Dude, I'm in her bathroom and there's crab shampoo... is it worth the risk?
You're missing what this discovery implies... she's got a fucking bush.
I wish there were wingman of the year awards.
You were so drunk last night you thought you force pushed the automatic door open.
he just told me his nickname was "nickexplodeon"
does that mean he doesn't last long?
swears the blind dude on this train is faking. Every day he stumbles and falls into a different girl's lap and then has to grab her tits to steady himself.
So i literally just wrote sorry on my quiz and turned it in.
Day 3. Will have to postpone job hunting by a month. May have blown out my knee. Was sunburned on Friday. Now look painted red. Still alive. All worth it.

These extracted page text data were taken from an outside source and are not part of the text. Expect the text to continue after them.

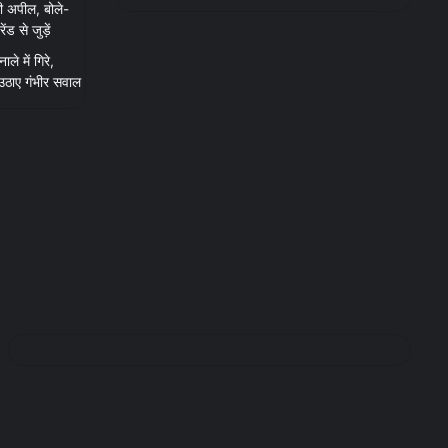
ी अपील, बोले-
 से जुड़ें
ाले में गिरे,
 उठाए गंभीर सवाल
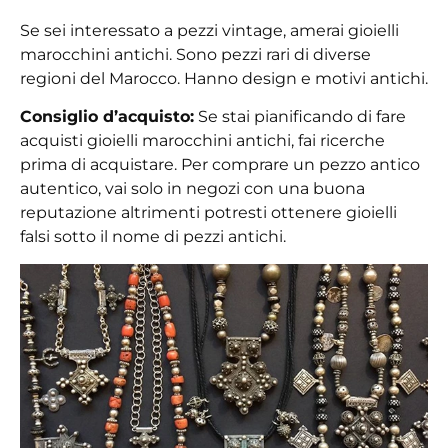
Se sei interessato a pezzi vintage, amerai
gioielli
marocchini antichi
. Sono pezzi rari di diverse
regioni del Marocco. Hanno design e motivi antichi.
Consiglio d’acquisto:
Se stai pianificando di fare
acquisti
gioielli marocchini antichi
, fai ricerche
prima di acquistare. Per comprare un pezzo antico
autentico, vai solo in negozi con una buona
reputazione altrimenti potresti ottenere gioielli
falsi sotto il nome di pezzi antichi.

Chinese roommate asked me this a.m when u left if all girls here have multiple boyfriends..
Thank you for not boning my boss.
I swear you won't find cereal in your washer machine again.
Boobs have been pretty central in my life somehow lately which makes me question if I am truly gay
You said this was your mistake shot and then vomited on the tv. Never forget.
We sexted for four hours straight. Is this really what my life has come to?
I can empathize with sociopaths, serial killers, demons, gods, and monsters....straight white males are literally the only barrier to my 100% empathy rate. I don't get it.
looked it up online and zoo tickets are only 20 bucks and there's also a museum of science close to the hotel.
i'm not going to a FUCKING museum. i want to be wasted and possibly double penetrated... have you EVER been on vacation?
Just used a NyQuil cup to take a shot. This night is headed nowhere good.